Educational Attainment

Why educational attainment matters is unambiguous. The most persuasive research in the social sciences draws straight lines between secondary and post-secondary completion and longer lifespans, better health outcomes, increased lifetime earnings, reduced incarceration rates, more frequent participation in democratic and civic activity, and having children with higher levels of educational attainment. In essence, improving educational attainment provides the opportunity for every student to live a healthy, dignified, and fulfilling life. It is also instrumental to the nation’s health, economy, democracy and social fabric.
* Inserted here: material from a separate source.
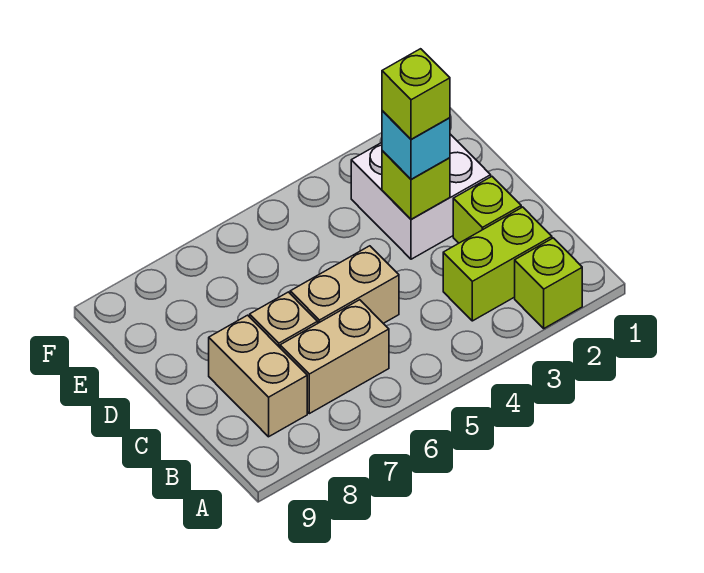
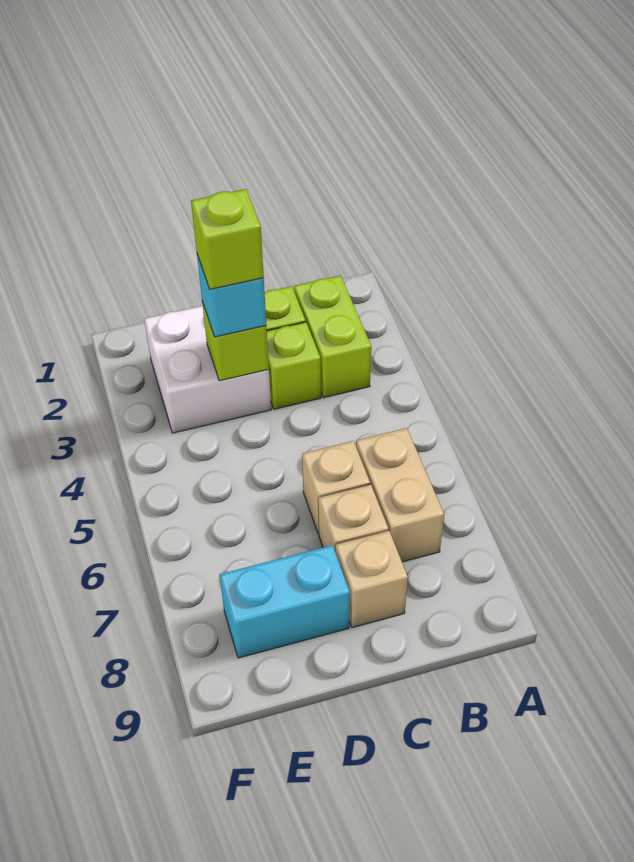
lime 1x1 brick [515,238,582,328] -> lime 1x1 brick moved to [267,322,321,409]
tan 1x2 brick [209,315,307,437] -> tan 1x1 brick [335,531,408,628]
tan 1x2 brick [290,246,399,323] -> tan 1x1 brick [302,441,370,534]
none -> cyan 1x2 brick [220,545,350,658]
And if the United States is to address the interrelated problems of income inequality, social mobility, and racial justice, we must address the attainment challenge head-on.

At the Carnegie Foundation, we increase the number of underrepresented students who complete high school and succeed in post-secondary education.  To do this, we leverage improvement science and work with partners to scale the use of high-quality, evidence-based student success systems in schools, with a focus on underrepresented students.

Through The GRAD Partnership for Student Success, we partner with the Everyone Graduates Center, the American Institutes of Research, BARR Center, National Center for Learning Disabilities, Network for College Success, Rural Schools Collaborative, Talent Development Secondary, and the Schott Foundation to dramatically increase rates of secondary completion and postsecondary entry for underrepresented students nationwide.